→ **設問**:
• 1. シェアリングエコノミーに関する文章について、次の問いに答えてください。
(a) 法社会制度ハッカソンβが開催された日付はいつですか。
(b) そのハッカソンの名称で、括弧内に示されている編の名前は何ですか。
(c) ライドシェアの例として括弧内に挙げられているサービス名は何ですか。
• 2. シェアリングエコノミーに関する文章で、シェアリングエコノミーの分野として名前が挙げられているものをすべて列挙してください。
• 3. シェアリングエコノミーに関する文章を、最後の文に続けて書き継いでください。

→ **抽出テキスト**:
シェアリングエコノミーと法社会制度(ハッカソンプレゼン資料)

2016年1月31日に開催された、法社会制度ハッカソンβ(シェアリングエコノミー編)にて、イントロダクションのお話をさせていただきました。その際に使用したスライドをアップしています。
https://www.facebook.com/events/1635587320037764/
http://peatix.com/event/142057
現行のシェアリングエコノミー(ホームシェア、ライドシェア、その他)に関わる法制度の概要や規制緩和の動向、海外の法制度等について、概要をスライドにまとめたものです。
































2016年1月25日月曜日

カーシェアにまつわる法規制ーシェアリングエコノミーに共通する現行法規制の根本的な問題とは?

2015年に引き続き、本年も話題となりそうなシェアリングエコノミー。ホームシェアやライドシェアと並び、「カーシェアリング」についても注目が集まっています。

カーシェアって?
カーシェア(カーシェアリング)とは、個人の自家用自動車を他の人が借りて使用できるサービス・プラットフォームです。ドライバーが付いて運転をしてくれるライドシェア(Uber等)とは異なり、純粋に車だけをシェアするサービスです。
車の所有者は、自分が使っていない時でも車という資産を有効活用して収入を得ることができます。借りる人は、車を所有するのに比べて安い費用でこれを使用することができ、また新たな交通手段の選択肢にもなります。

→ **データ抜粋**:
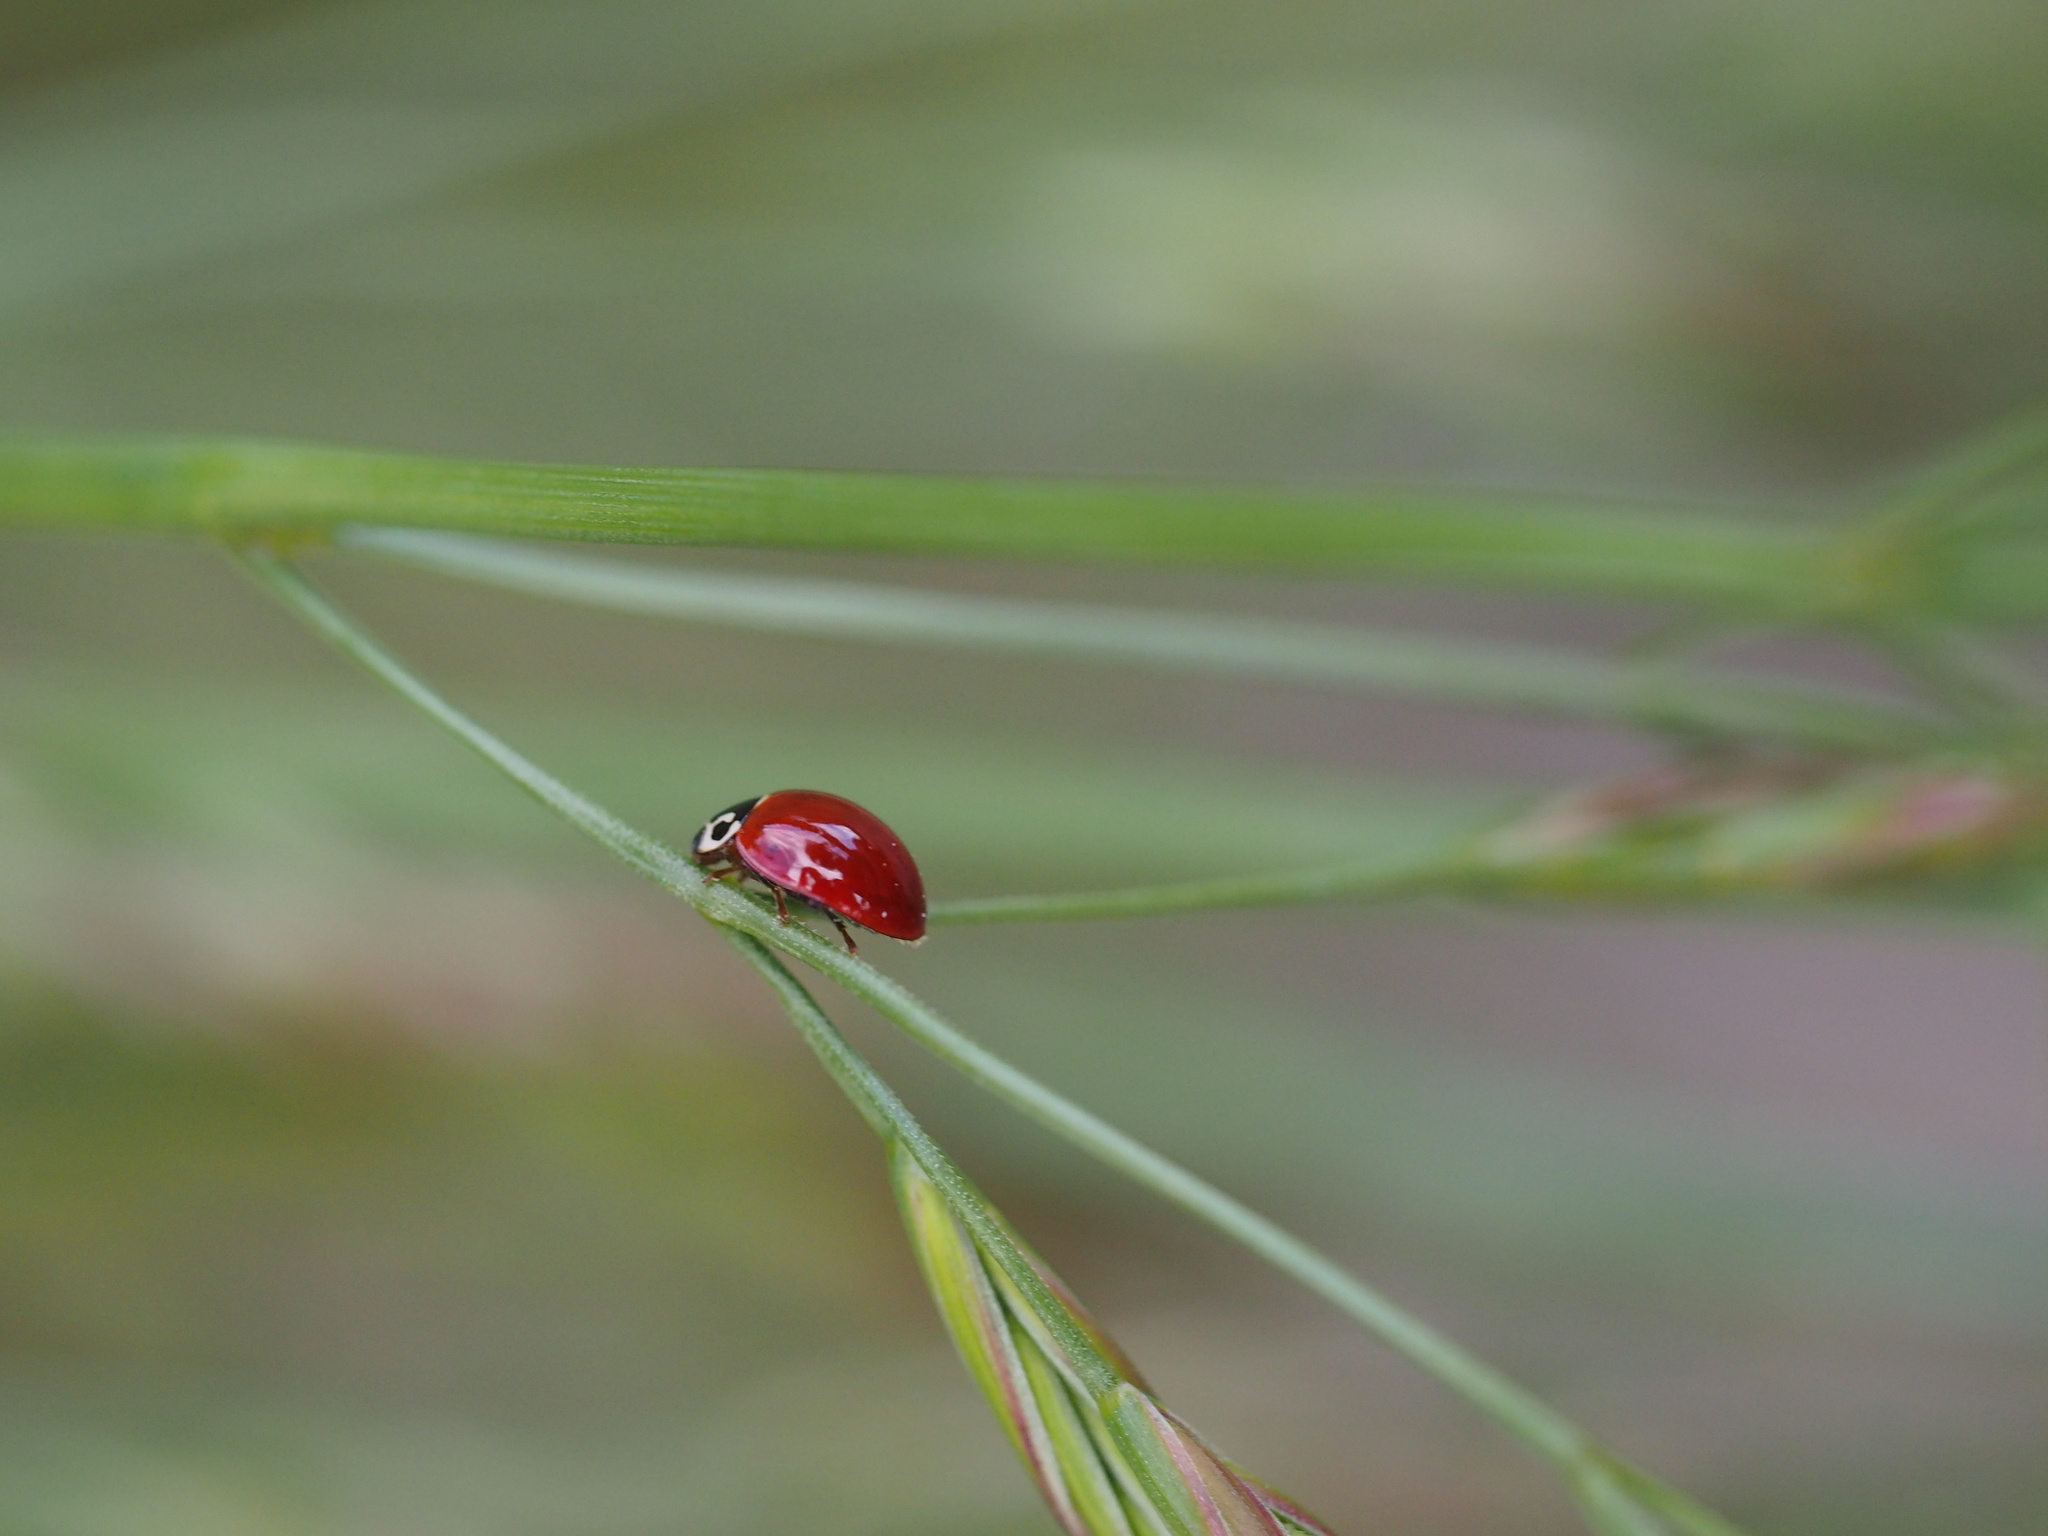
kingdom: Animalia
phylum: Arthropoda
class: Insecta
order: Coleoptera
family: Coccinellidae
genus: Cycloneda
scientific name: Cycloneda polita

→ **解答一覧**:
• 1.
(a) 2016年1月31日
(b) シェアリングエコノミー編
(c) Uber

• 2. ホームシェア、ライドシェア、カーシェア(カーシェアリング)

• 3.
日本では、2015年9月にDeNAが開始し話題となった「Anyca」や、「CaFoRe」(カフォレ)等のサービスがあげられます。

カーシェアに関連する法規制 ー「有償貸渡事業」
道路運送法上、国土交通大臣の許可を受けなければ、①自家用自動車を②「業として」 ③「有償で」④貸し渡してはならないとされています。
レンタカー事業者は、かかる有償貸渡事業の許可を受けてレンタカー事業を営んでいます。

C to Cのカーシェアも、有償貸渡「事業」にあたるの?
個人が自分の車をC to Cで貸し出すカーシェアの場合も、上記有償貸渡事業の許可が必要となるのでしょうか。
実はこの点は、以前の投稿においても記載した、ホームシェア(旅館業法)・ライドシェア(道路運送法)と全く同じ問題が出てくることになります。
どのような場合に、上記②「業として」にあたるのか、法令上明確な定義は定められていません。判例上、「反復継続の意思」をもって行う場合には、「業として」にあたると解されています。
よって、個人が自分の車を貸し出すカーシェアの場合も、何回も・かつ継続して貸し出すような場合には、「業として」にあたり、無許可であれば道路運送法の違反とされる可能性があるということになってしまいます。

適法にカーシェアを実現する方法?
それでは、現在日本でカーシェアのプラットフォームを提供している「Anyca」や「CaFoRe」においては、どうやって上記法規制の問題をクリアしているのでしょうか。

①「Anyca」の場合 ー 「共同使用契約」
先ほどの、有償貸渡事業には許可が必要という道路運送法の規定ですが、例外として、以下の場合には許可が不要とされています。
・車を借りる人が、借りる自動車の「使用者」である場合(すなわち、所有者と借りる人が車を共同使用している場合)

Anycaでは、上記例外を利用して、許可が不要と整理しています。すなわち、車の所有者と借りる人の間で「共同使用契約」を締結することとしています。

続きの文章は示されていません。